Car c'est bien là le nœud du problème : la dissolution est-elle une réponse proportionnée aux incidents reprochés ? Les groupes ultras, dans leur ensemble, font valoir qu'ils disposent de leurs propres mécanismes de régulation interne, que les fauteurs de troubles ne représentent pas la majorité des membres, et que supprimer une structure de 40 ans pour les agissements d'une minorité revient à condamner un quartier entier pour les crimes de quelques individus.
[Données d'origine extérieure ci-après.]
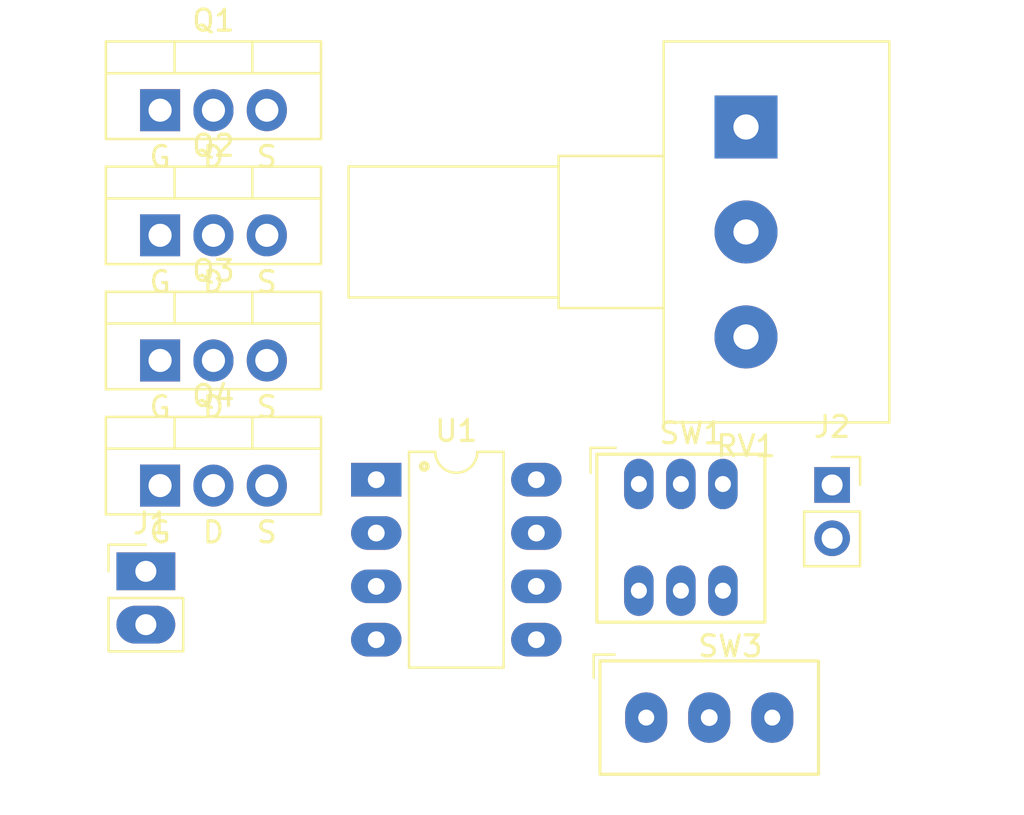
<source format=kicad_pcb>
(kicad_pcb
	(version 20240108)
	(generator "pcbnew")
	(generator_version "8.0")
	(general
		(thickness 1.6)
		(legacy_teardrops no)
	)
	(paper "A4")
	(layers
		(0 "F.Cu" signal)
		(31 "B.Cu" signal)
		(32 "B.Adhes" user "B.Adhesive")
		(33 "F.Adhes" user "F.Adhesive")
		(34 "B.Paste" user)
		(35 "F.Paste" user)
		(36 "B.SilkS" user "B.Silkscreen")
		(37 "F.SilkS" user "F.Silkscreen")
		(38 "B.Mask" user)
		(39 "F.Mask" user)
		(40 "Dwgs.User" user "User.Drawings")
		(41 "Cmts.User" user "User.Comments")
		(42 "Eco1.User" user "User.Eco1")
		(43 "Eco2.User" user "User.Eco2")
		(44 "Edge.Cuts" user)
		(45 "Margin" user)
		(46 "B.CrtYd" user "B.Courtyard")
		(47 "F.CrtYd" user "F.Courtyard")
		(48 "B.Fab" user)
		(49 "F.Fab" user)
		(50 "User.1" user)
		(51 "User.2" user)
		(52 "User.3" user)
		(53 "User.4" user)
		(54 "User.5" user)
		(55 "User.6" user)
		(56 "User.7" user)
		(57 "User.8" user)
		(58 "User.9" user)
	)
	(setup
		(pad_to_mask_clearance 0)
		(allow_soldermask_bridges_in_footprints no)
		(pcbplotparams
			(layerselection 0x00010fc_ffffffff)
			(plot_on_all_layers_selection 0x0000000_00000000)
			(disableapertmacros no)
			(usegerberextensions no)
			(usegerberattributes yes)
			(usegerberadvancedattributes yes)
			(creategerberjobfile yes)
			(dashed_line_dash_ratio 12.000000)
			(dashed_line_gap_ratio 3.000000)
			(svgprecision 4)
			(plotframeref no)
			(viasonmask no)
			(mode 1)
			(useauxorigin no)
			(hpglpennumber 1)
			(hpglpenspeed 20)
			(hpglpendiameter 15.000000)
			(pdf_front_fp_property_popups yes)
			(pdf_back_fp_property_popups yes)
			(dxfpolygonmode yes)
			(dxfimperialunits yes)
			(dxfusepcbnewfont yes)
			(psnegative no)
			(psa4output no)
			(plotreference yes)
			(plotvalue yes)
			(plotfptext yes)
			(plotinvisibletext no)
			(sketchpadsonfab no)
			(subtractmaskfromsilk no)
			(outputformat 1)
			(mirror no)
			(drillshape 1)
			(scaleselection 1)
			(outputdirectory "")
		)
	)
	(net 0 "")
	(net 1 "MOTOR_L")
	(net 2 "MOTOR_R")
	(net 3 "Net-(U1A--)")
	(net 4 "GND")
	(net 5 "SRC_L")
	(net 6 "STER")
	(net 7 "+15V")
	(net 8 "SRC_R")
	(net 9 "V_CONST")
	(net 10 "Net-(RV1-Pad1)")
	(net 11 "unconnected-(SW3-Pad1)")
	(net 12 "unconnected-(SW3-Pad3)")
	(footprint "PCM_Package_TO_SOT_THT_AKL:TO-220-3_Vertical_GDS" (layer "F.Cu") (at 94.86 63.53))
	(footprint "PCM_Package_TO_SOT_THT_AKL:TO-220-3_Vertical_GDS" (layer "F.Cu") (at 94.86 57.57))
	(footprint "PCM_SL_Devices:Interlocking_Switch_6-pin_7x7mm" (layer "F.Cu") (at 117.65 80.455))
	(footprint "Connector_PinSocket_2.54mm:PinSocket_1x02_P2.54mm_Vertical" (layer "F.Cu") (at 126.85 75.42))
	(footprint "PCM_SL_Devices:Slide_Switch_SPDT_P3mm_10x5x10mm" (layer "F.Cu") (at 118 86.5))
	(footprint "PCM_Package_TO_SOT_THT_AKL:TO-220-3_Vertical_GDS" (layer "F.Cu") (at 94.86 75.45))
	(footprint "PCM_Package_DIP_AKL:DIP-8_W7.62mm_LongPads" (layer "F.Cu") (at 105.15 75.17))
	(footprint "PCM_SL_Connectors:PinSocket_1x02_P2.54mm_Vertical" (layer "F.Cu") (at 94.182 79.534))
	(footprint "Potentiometer_THT:Potentiometer_Alps_RK163_Single_Horizontal" (layer "F.Cu") (at 122.75 58.37))
	(footprint "PCM_Package_TO_SOT_THT_AKL:TO-220-3_Vertical_GDS" (layer "F.Cu") (at 94.86 69.49))
)

</source>
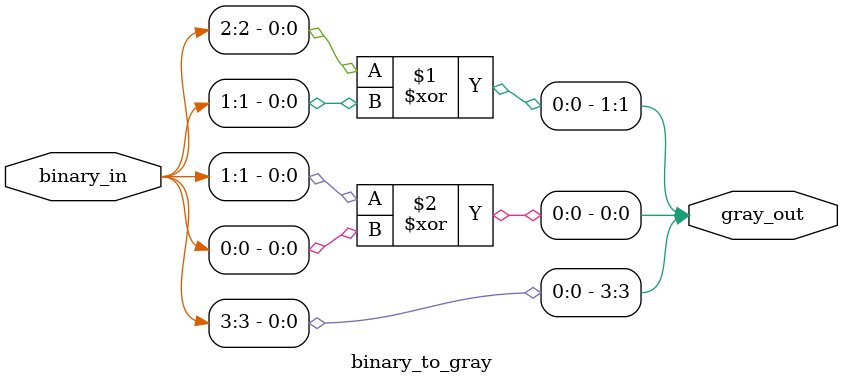
<source format=v>
module binary_to_gray (
    input  [3:0] binary_in,
    output [3:0] gray_out
);
    
  assign gray_out[3] = binary_in[3];                      
    assign gray_out[1] = binary_in[2] ^ binary_in[1];
    assign gray_out[0] = binary_in[1] ^ binary_in[0];
endmodule

</source>
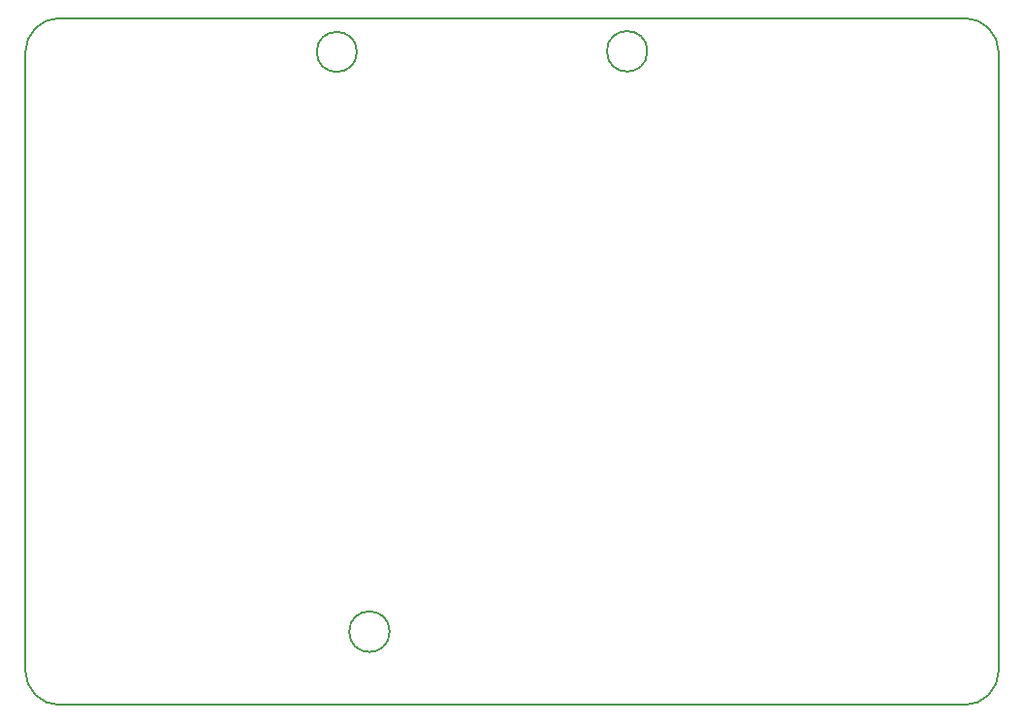
<source format=gbr>
G04 #@! TF.FileFunction,Profile,NP*
%FSLAX46Y46*%
G04 Gerber Fmt 4.6, Leading zero omitted, Abs format (unit mm)*
G04 Created by KiCad (PCBNEW 4.0.7) date 10/26/17 01:15:18*
%MOMM*%
%LPD*%
G01*
G04 APERTURE LIST*
%ADD10C,0.100000*%
%ADD11C,0.150000*%
G04 APERTURE END LIST*
D10*
D11*
X85000000Y-57000000D02*
X85000000Y-3000000D01*
X82000000Y-60000000D02*
X3000000Y-60000000D01*
X82000000Y-60000000D02*
G75*
G03X85000000Y-57000000I0J3000000D01*
G01*
X54317767Y-2900000D02*
G75*
G03X54317767Y-2900000I-1767767J0D01*
G01*
X31817767Y-53600000D02*
G75*
G03X31817767Y-53600000I-1767767J0D01*
G01*
X28950000Y-2950000D02*
G75*
G03X28950000Y-2950000I-1750000J0D01*
G01*
X3000000Y0D02*
X82000000Y0D01*
X0Y-3000000D02*
X0Y-57000000D01*
X3000000Y0D02*
G75*
G03X0Y-3000000I0J-3000000D01*
G01*
X85000000Y-3000000D02*
G75*
G03X82000000Y0I-3000000J0D01*
G01*
X0Y-57000000D02*
G75*
G03X3000000Y-60000000I3000000J0D01*
G01*
M02*

</source>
L'argument est recevable, même s'il ne saurait exonérer personne de ses responsabilités.
Ce que Gazidis a compris, c'est que l'ASSE a besoin de ses ultras autant que ses ultras ont besoin de l'ASSE. Cette relation de dépendance mutuelle, souvent tumultueuse, est le moteur d'une intensité que peu de clubs en France peuvent revendiquer. Le 13 avril, la Commission nationale aura entre ses mains bien plus qu'un simple dossier de dissolution. Elle tiendra l'avenir du Chaudron, et une partie de l'identité du football populaire à la française.